TSS = (100/hr) × (integral { (P*/FTP)^4 dt } / duration)^(1/2) × duration

Plug in duration' for duration

TSS → (100/hr) × (integral { (P*/FTP)^4 dt } / integral { (P*/FTP)^4 dt } )^(1/2) × integral { (P*/FTP)^4 dt }
= (100/hr) × integral { (P*/FTP)^4 dt }

This linearizes the equation! No more problem with low power segments.

However, still a problem: Now TSS drops like a rock when NP << FTP, much faster than before.

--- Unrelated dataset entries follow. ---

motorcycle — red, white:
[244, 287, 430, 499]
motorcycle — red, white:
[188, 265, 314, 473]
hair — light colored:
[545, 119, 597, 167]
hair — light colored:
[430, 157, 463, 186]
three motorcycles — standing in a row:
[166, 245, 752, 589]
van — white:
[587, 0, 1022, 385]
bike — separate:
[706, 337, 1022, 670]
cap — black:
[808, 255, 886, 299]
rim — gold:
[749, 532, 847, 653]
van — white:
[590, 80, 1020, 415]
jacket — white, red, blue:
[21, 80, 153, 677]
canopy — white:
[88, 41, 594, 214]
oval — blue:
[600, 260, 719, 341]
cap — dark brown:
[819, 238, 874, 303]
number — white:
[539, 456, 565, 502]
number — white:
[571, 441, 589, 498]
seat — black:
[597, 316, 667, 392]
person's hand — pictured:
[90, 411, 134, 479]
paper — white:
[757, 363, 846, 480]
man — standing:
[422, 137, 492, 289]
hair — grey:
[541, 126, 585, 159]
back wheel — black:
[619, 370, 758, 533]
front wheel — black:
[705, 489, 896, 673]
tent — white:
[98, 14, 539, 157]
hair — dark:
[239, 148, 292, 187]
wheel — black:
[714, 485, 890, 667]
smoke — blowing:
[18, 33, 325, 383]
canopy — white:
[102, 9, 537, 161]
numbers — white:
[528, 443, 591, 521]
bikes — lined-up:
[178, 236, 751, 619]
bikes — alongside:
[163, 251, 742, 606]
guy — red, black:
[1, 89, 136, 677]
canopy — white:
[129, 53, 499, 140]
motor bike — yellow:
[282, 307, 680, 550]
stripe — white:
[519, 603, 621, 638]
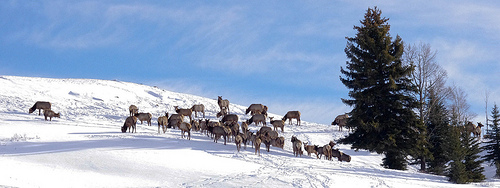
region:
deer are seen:
[166, 106, 307, 181]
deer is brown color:
[158, 101, 288, 180]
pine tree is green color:
[349, 18, 421, 161]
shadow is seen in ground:
[45, 114, 198, 159]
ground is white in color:
[33, 142, 88, 181]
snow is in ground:
[28, 132, 188, 183]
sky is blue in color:
[28, 16, 215, 56]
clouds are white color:
[196, 20, 328, 65]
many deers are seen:
[118, 76, 343, 155]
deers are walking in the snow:
[109, 79, 364, 186]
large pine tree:
[339, 6, 429, 165]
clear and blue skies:
[53, 11, 308, 71]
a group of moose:
[22, 90, 363, 155]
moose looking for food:
[25, 90, 75, 125]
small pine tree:
[379, 143, 410, 178]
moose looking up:
[208, 93, 234, 113]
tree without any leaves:
[409, 63, 446, 186]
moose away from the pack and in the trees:
[451, 111, 486, 137]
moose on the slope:
[205, 90, 235, 111]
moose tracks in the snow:
[256, 160, 324, 186]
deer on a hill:
[16, 60, 390, 163]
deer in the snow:
[21, 83, 356, 166]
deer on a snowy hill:
[23, 72, 356, 167]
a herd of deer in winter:
[8, 77, 360, 182]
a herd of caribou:
[20, 65, 365, 175]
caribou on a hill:
[5, 73, 367, 158]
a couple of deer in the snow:
[12, 89, 69, 136]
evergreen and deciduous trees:
[332, 4, 454, 183]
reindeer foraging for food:
[14, 74, 358, 171]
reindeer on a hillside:
[21, 84, 355, 175]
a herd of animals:
[107, 87, 354, 168]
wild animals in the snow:
[97, 71, 383, 176]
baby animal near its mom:
[27, 97, 64, 120]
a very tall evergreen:
[341, 4, 416, 179]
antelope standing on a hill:
[201, 88, 240, 113]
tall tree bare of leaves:
[393, 36, 458, 174]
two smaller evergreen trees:
[439, 99, 490, 186]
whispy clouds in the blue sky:
[25, 7, 330, 74]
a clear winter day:
[30, 24, 460, 175]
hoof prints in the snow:
[235, 155, 366, 181]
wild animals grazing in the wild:
[117, 96, 355, 164]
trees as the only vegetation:
[349, 5, 475, 157]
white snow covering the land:
[23, 142, 143, 186]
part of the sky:
[35, 5, 228, 55]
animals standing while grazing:
[124, 91, 276, 149]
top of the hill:
[14, 76, 126, 96]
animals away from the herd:
[28, 99, 64, 121]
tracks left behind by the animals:
[214, 154, 295, 186]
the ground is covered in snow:
[8, 136, 101, 186]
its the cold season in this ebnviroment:
[24, 141, 173, 173]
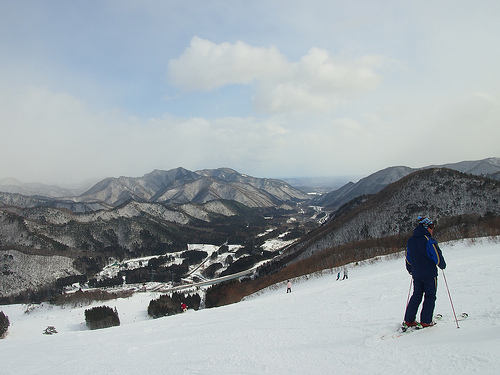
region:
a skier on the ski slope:
[396, 213, 468, 331]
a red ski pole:
[440, 264, 461, 330]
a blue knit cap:
[417, 213, 433, 230]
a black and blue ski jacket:
[404, 228, 444, 277]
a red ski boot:
[401, 318, 419, 332]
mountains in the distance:
[1, 167, 309, 227]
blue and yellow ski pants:
[402, 270, 439, 324]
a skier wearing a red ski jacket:
[178, 300, 190, 312]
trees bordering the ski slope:
[206, 233, 401, 307]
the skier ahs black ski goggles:
[424, 221, 434, 230]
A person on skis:
[400, 215, 466, 328]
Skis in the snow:
[393, 310, 466, 337]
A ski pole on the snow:
[440, 265, 461, 328]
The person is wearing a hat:
[414, 209, 430, 222]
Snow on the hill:
[0, 247, 498, 374]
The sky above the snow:
[1, 2, 499, 168]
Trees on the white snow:
[86, 304, 118, 331]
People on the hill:
[284, 267, 350, 292]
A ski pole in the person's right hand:
[437, 255, 461, 327]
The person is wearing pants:
[403, 275, 436, 326]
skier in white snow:
[383, 190, 451, 332]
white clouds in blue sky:
[11, 33, 98, 80]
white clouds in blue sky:
[70, 50, 122, 88]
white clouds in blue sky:
[190, 104, 231, 144]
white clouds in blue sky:
[250, 34, 280, 71]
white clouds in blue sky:
[343, 44, 408, 109]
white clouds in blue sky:
[184, 56, 241, 126]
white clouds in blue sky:
[366, 43, 453, 107]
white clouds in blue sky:
[93, 66, 137, 116]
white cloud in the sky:
[166, 26, 293, 98]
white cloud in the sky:
[7, 79, 299, 185]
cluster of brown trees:
[37, 285, 130, 312]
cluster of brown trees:
[118, 262, 182, 288]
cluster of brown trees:
[209, 248, 259, 273]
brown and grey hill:
[259, 164, 496, 274]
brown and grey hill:
[25, 201, 77, 227]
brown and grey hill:
[6, 239, 78, 296]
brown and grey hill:
[204, 199, 257, 222]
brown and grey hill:
[330, 159, 414, 203]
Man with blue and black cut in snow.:
[412, 202, 449, 303]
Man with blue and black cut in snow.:
[346, 339, 390, 367]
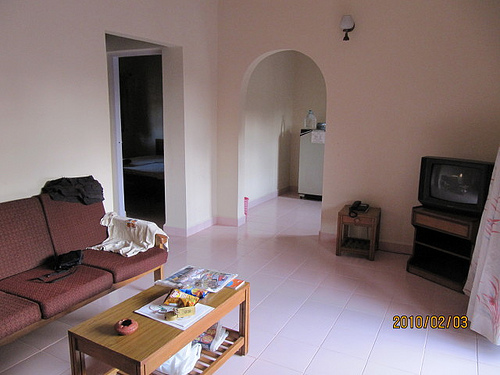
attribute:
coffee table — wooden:
[64, 324, 167, 370]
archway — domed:
[234, 48, 340, 104]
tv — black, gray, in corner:
[422, 157, 498, 215]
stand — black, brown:
[408, 206, 471, 295]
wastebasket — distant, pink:
[237, 193, 262, 225]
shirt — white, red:
[95, 209, 169, 269]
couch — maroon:
[10, 202, 102, 239]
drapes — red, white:
[476, 233, 499, 320]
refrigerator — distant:
[299, 132, 336, 200]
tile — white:
[306, 288, 353, 326]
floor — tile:
[237, 241, 303, 261]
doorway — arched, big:
[232, 46, 330, 247]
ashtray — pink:
[106, 320, 148, 333]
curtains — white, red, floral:
[479, 244, 496, 313]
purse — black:
[26, 259, 98, 294]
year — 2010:
[394, 315, 424, 338]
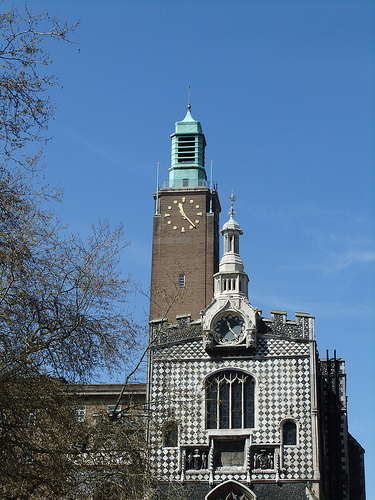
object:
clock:
[164, 197, 202, 232]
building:
[149, 82, 221, 322]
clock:
[212, 310, 247, 345]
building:
[147, 191, 366, 499]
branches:
[1, 0, 188, 500]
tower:
[168, 85, 208, 186]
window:
[205, 368, 256, 430]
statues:
[187, 448, 207, 470]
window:
[179, 274, 187, 288]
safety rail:
[159, 179, 211, 190]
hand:
[230, 329, 239, 339]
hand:
[227, 321, 232, 330]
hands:
[178, 202, 196, 227]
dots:
[168, 205, 172, 210]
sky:
[3, 3, 375, 399]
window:
[282, 418, 300, 447]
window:
[162, 420, 178, 449]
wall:
[148, 338, 314, 480]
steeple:
[213, 190, 250, 299]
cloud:
[258, 295, 372, 322]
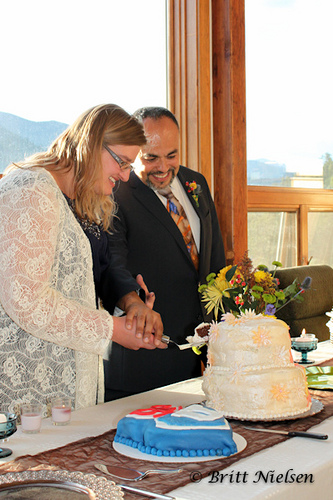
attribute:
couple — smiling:
[2, 104, 222, 414]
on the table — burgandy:
[2, 341, 333, 499]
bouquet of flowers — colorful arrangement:
[196, 257, 311, 326]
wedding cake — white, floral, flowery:
[203, 314, 311, 419]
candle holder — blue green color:
[292, 337, 317, 361]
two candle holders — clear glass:
[21, 405, 42, 435]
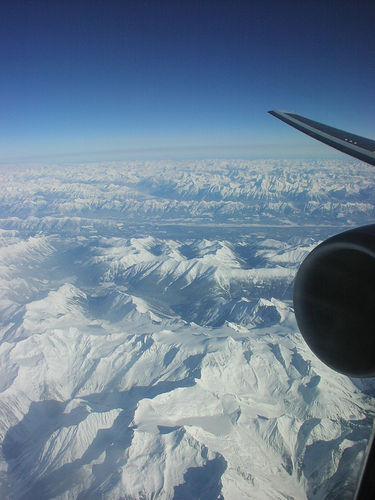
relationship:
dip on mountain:
[127, 274, 162, 304] [80, 250, 298, 335]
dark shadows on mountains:
[4, 366, 196, 457] [6, 166, 364, 497]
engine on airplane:
[292, 222, 373, 378] [265, 109, 375, 497]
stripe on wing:
[269, 109, 374, 162] [268, 108, 374, 171]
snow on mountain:
[1, 282, 201, 458] [3, 283, 202, 444]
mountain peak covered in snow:
[123, 420, 206, 447] [127, 412, 173, 428]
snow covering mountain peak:
[127, 412, 173, 428] [123, 420, 206, 447]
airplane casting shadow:
[265, 109, 375, 497] [285, 412, 372, 492]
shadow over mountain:
[285, 412, 372, 492] [66, 367, 252, 497]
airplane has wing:
[265, 107, 363, 379] [268, 108, 374, 171]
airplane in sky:
[265, 107, 363, 379] [199, 5, 363, 107]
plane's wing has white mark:
[266, 109, 362, 162] [353, 140, 359, 149]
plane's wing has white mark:
[266, 109, 362, 162] [347, 136, 357, 145]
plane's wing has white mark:
[266, 109, 362, 162] [340, 133, 348, 144]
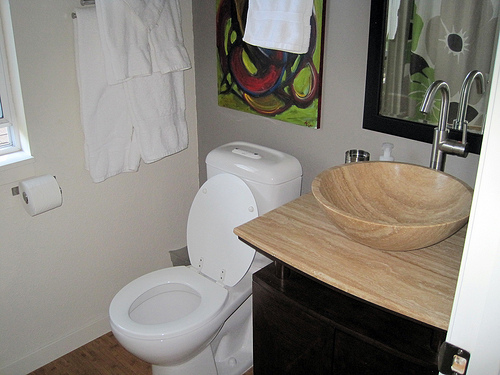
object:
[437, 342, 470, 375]
door latch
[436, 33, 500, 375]
door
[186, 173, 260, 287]
toilet lid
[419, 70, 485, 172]
faucet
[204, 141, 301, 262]
toilet tank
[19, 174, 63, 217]
roll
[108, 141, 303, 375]
toilet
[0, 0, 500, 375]
bathroom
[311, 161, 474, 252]
sink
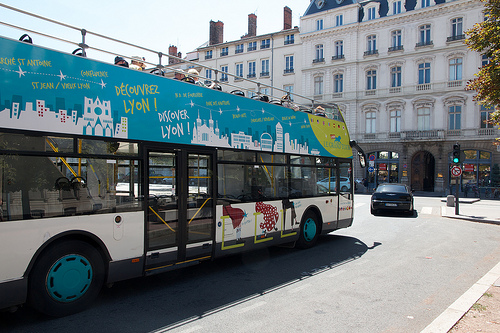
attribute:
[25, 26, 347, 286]
bus — double-decker, white, green, blue, black, yellow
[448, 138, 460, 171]
traffic light — green, black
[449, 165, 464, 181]
sign — white, red, black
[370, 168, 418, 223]
car — parked, dark, gray, black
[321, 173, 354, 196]
car — white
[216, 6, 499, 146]
buildng — white, large, tall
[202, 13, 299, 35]
chimneys — brick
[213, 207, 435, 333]
street — concrete, gray, grey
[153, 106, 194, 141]
print — white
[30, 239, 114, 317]
wheel — black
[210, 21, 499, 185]
building — large, white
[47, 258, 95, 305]
hubcap — blue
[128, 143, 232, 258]
doors — double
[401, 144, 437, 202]
doorway — arched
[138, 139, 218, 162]
frame — black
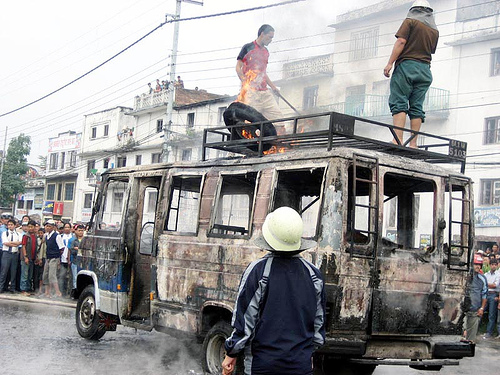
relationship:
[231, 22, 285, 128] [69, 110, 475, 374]
man standing on car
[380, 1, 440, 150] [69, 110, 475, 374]
man standing on car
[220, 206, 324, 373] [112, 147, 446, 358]
man standing in truck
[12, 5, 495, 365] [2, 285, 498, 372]
smoke covering street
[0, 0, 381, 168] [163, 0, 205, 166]
sky behind pole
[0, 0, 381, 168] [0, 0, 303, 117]
sky behind wire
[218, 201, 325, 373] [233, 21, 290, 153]
man standing in front of others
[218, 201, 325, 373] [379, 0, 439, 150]
man standing in front of others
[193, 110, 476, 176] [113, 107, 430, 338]
platform on top of truck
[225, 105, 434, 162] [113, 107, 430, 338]
railing on top of truck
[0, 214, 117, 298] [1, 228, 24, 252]
person wearing a shirt and tie shirt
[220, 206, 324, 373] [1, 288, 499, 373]
man standing on pavement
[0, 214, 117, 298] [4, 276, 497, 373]
person standing on pavement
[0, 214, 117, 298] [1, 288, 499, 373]
person standing on pavement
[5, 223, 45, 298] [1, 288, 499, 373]
person standing on pavement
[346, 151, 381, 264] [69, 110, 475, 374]
ladder on car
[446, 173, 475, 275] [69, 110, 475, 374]
ladder on car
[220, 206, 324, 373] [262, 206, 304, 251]
man wearing hard hat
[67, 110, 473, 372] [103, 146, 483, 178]
car has roof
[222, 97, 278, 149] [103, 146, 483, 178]
tire on roof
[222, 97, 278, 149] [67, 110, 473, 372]
tire on car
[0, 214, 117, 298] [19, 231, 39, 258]
person wearing vest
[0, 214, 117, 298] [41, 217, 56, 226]
person wearing hat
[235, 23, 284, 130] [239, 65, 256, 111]
man starting fire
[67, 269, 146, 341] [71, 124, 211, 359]
tire in front of bus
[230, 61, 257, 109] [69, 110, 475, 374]
flame on top of car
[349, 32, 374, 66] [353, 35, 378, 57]
window has bars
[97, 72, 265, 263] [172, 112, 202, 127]
building has window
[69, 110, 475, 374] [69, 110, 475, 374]
car has car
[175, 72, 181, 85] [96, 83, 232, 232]
people on top of building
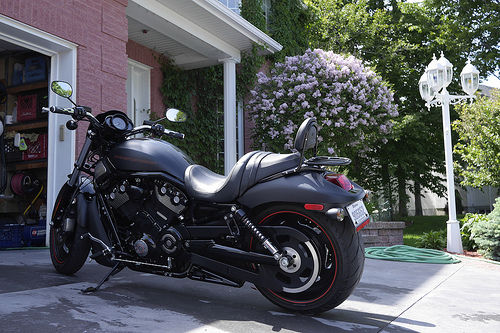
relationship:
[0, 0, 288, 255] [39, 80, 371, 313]
house behind motorcycle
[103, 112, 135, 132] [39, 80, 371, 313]
gauges on motorcycle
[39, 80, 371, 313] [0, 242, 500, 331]
motorcycle in driveway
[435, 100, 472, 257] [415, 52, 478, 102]
lamp post for lamps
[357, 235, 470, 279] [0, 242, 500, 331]
hose on driveway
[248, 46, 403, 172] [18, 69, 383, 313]
lilac bush behind motorcycle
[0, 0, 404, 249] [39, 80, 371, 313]
house with motorcycle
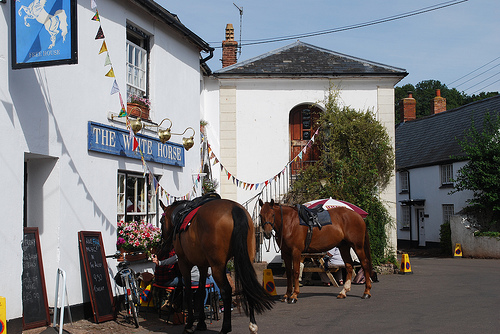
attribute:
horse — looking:
[257, 194, 377, 307]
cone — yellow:
[397, 249, 413, 278]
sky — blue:
[156, 1, 498, 96]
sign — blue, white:
[9, 0, 79, 70]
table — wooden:
[276, 244, 353, 294]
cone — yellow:
[388, 251, 412, 280]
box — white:
[119, 241, 163, 263]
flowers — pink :
[114, 218, 163, 248]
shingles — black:
[212, 38, 419, 88]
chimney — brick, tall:
[216, 15, 242, 77]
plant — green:
[288, 86, 399, 279]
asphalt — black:
[78, 233, 497, 332]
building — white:
[2, 1, 422, 323]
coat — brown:
[171, 187, 219, 272]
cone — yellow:
[449, 238, 465, 261]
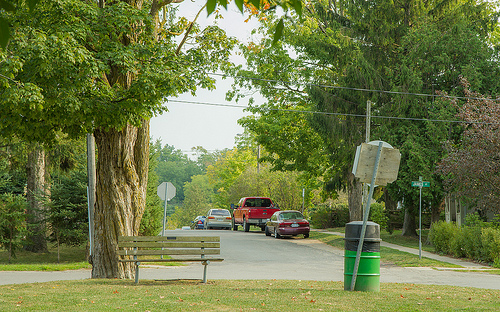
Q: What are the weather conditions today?
A: It is cloudy.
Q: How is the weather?
A: It is cloudy.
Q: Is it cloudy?
A: Yes, it is cloudy.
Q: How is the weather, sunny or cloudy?
A: It is cloudy.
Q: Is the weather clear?
A: No, it is cloudy.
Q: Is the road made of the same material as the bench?
A: No, the road is made of cement and the bench is made of wood.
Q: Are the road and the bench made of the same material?
A: No, the road is made of cement and the bench is made of wood.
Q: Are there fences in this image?
A: No, there are no fences.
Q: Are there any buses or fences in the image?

And this still keeps the nonlinearity for larger powers. So better to simplify.

Dan

RChung
comparison of TSS models on "standard" rides
However, still a problem: Now TSS drops like a rock when NP << FTP, much faster than before.
There are other formulations of time that one could use. But the main point is that there is no particular reason why the "problem" (if problem there be) is with the power side of the equation, and Andy's use of "straight" time isn't sacred (except that currently TSS looks sorta kinda like a scaled version of kJ, which could be both a good thing and a bad thing). In addition, from a TSB point of view, I don't see anyone doing anything that depends on the scale values of TSS -- all that matters (it appears) are the ordinal values. So as long as any new transformation is monotonic you can still use it the way it was intended.

djconnel
comparison of TSS models on "standard" rides
There are other formulations of time that one could use. But the main point is that there is no particular reason why the "problem" (if problem there be) is with the power side of the equation, and Andy's use of "straight" time isn't sacred (except that currently TSS looks sorta kinda like a scaled version of kJ, which could be both a good thing and a bad thing). In addition, from a TSB point of view, I don't see anyone doing anything that depends on the scale values of TSS -- all that matters (it appears) are the ordinal values. So as long as any new transformation is monotonic you can still use it the way it was intended.True. For example, a more generalized form of the time derivation:

duration' = integral { (K P* / FTP)^4 / (1 + (K P* / FTP)^4 }
where K controls at what point time matters. For example, for K = 4, time is deweighted by 2x @ FTP/4, instead of @ FTP for K=1.

But its important to keep the same P^4 dependence for low P, in order to cancel the term (integra P^4l to 1/4 power) which causes the nonlinearlity.

The core problem which isn't being addressed here, except in the limit of small P, is that ride segments are weighted P^4 but rides are weighted P^2, so where you separate rides matters. The solution is to weight them the same. Which is what I did by using a simple integral equation (and Rick did much earlier).

Dan

RChung
comparison of TSS models on "standard" rides
The core problem which isn't being addressed here, except in the limit of small P, is that ride segments are weighted P^4 but rides are weighted P^2, so where you separate rides matters. This is the issue that I try to ignore. Sometimes I'm better at that than other times.